Over his shoulder, Anna caught her reflection in the cloudy mirror fixed to the inside of the wardrobe's door. The deep marine blue did something remarkable to her red hair and freckles, she marveled, without the slightest sense of vanity.
"Everything all right?" Declan asked, glancing up at her.
"What? Oh! Yes. This is beautiful. It's . . . I'm just trying to place it . . . "
"I reckon you'll place it over your shoulders if it's cold when we go away this weekend. Or at any other point in the near or distant future, for that matter. I thought we could drive up on Sunday morning; just spend one night. Okay with you?" He closed the last drawer, shut the wardrobe, and turned to face her, but Anna didn't reply. She'd fallen under a spell; one cast by her own reflection and by the scent of the unfamiliar perfume. Declan quirked his brow. "Anna?"
"Did this coat belong to Kayleigh?" she demanded suddenly, tilting her head and squaring her chin.
Struck dumb, truly rendered a complete and utter fool, Declan dared to tease.
"Your voice shot up a few octaves there, at the end . . . " he said as he winced and brought a hand up to one ear as though it were ringing. Anna smacked his arm away.
"Did it?" she fairly growled.
"Jesus Christ, of course not!" He held up both hands and took a few steps backward, loathe to be singed by her fiery glare. "You have my word—nothing here has ever nor will ever belong to Kayleigh. These are all my mum's things. Just a couple of bits that my sister or I liked, that my dad couldn't store after he sold the house."
Anna gulped for air. Her own ears really were ringing a bit and she felt certain that she was blushing to the roots of her hair. She was as shocked as the man before her to realize she harbored any jealousy at all when it came to "the blonde in the photo," let alone such a vicious fury.
"Look, I thought of the coat because, well, there really is poor weather coming, and because Mum was quite fond of it, and simply because I thought it might fit. My mum was small, like you. And a redhead." He grinned with wry affection, both for his mother and for the woman before him.
Still stunned silent, Anna broke his gaze as she drew the coat back up to her face and inhaled the warm, wonderful, fragrance at the collar. She was overcome by a long, lost memory of her granny tucking her into bed with a strong hug and the promise of pancakes for breakfast before Mama or Daddy came to pick her up in the morning. Anna never could be sure which parent would come for her or if they'd arrive the next morning or the one after that, but Granny's hugs always smelled like bar soap and chamomile, of comfort, safety, trust, and love.
His mother. Of course, his mother.
"Declan," she stammered. "I . . . I am so sorry. This is the most thoughtful, most selfless, most loving gesture, and I . . ." She thought of Jeremy's lame diamond studs—Something to keep your ears warm. What the hell did that even mean? "I am an idiot. I don't know what I was thinking. I . . . I . . . I truly don't know what to say, except—may I please wear your mother's beautiful coat to Galway on Sunday, regardless of the weather?"

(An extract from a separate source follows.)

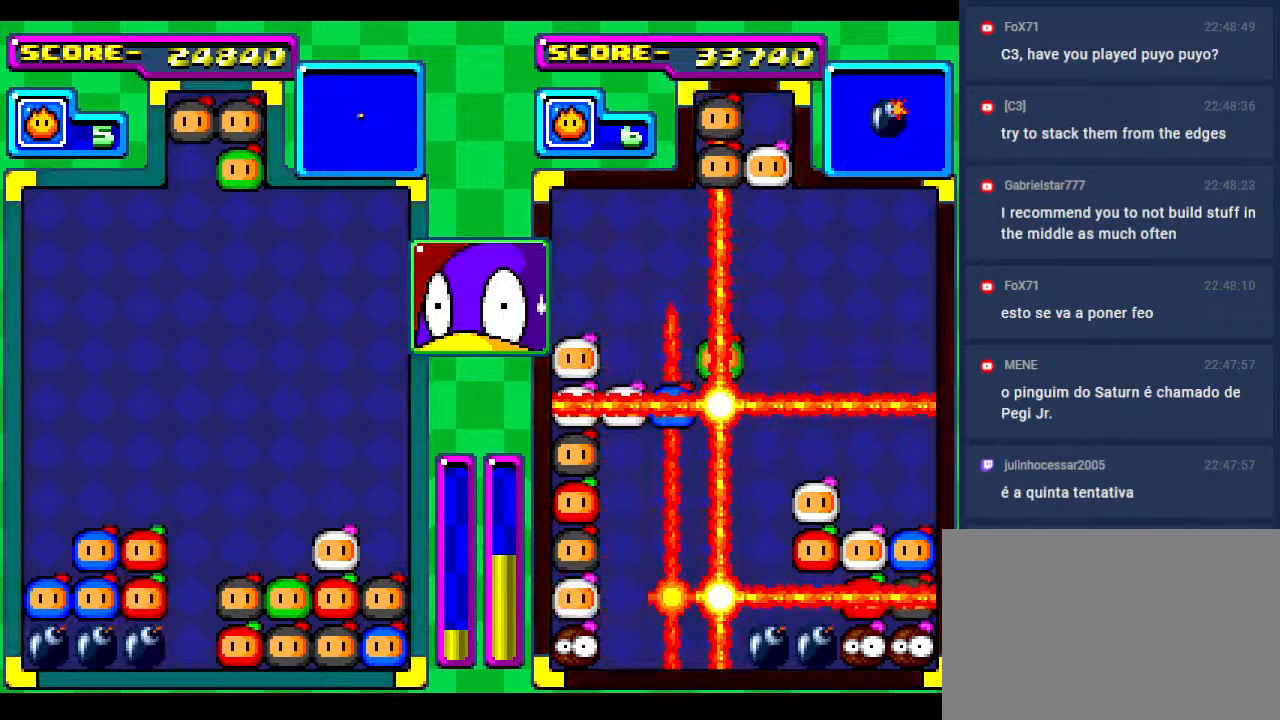
{"buttons": ["DPAD_DOWN"], "events": [[17, "DPAD_DOWN", "down"], [150, "DPAD_DOWN", "up"], [350, "DPAD_DOWN", "down"]]}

Declan ventured a step closer.
"As I've already gone to the trouble of unpacking it for you, and as I find you quite fetching in that color . . . you may." He kissed her cheek and made to sling an arm around her shoulders and head back downstairs, but Anna turned into him and put both arms around his middle. Even as he rolled his eyes, Declan beamed and folded her into a firm hug. "And you may avail yourself of the hanky, too, should you need it." She swatted his arm once more. "C'mon, that smarts!"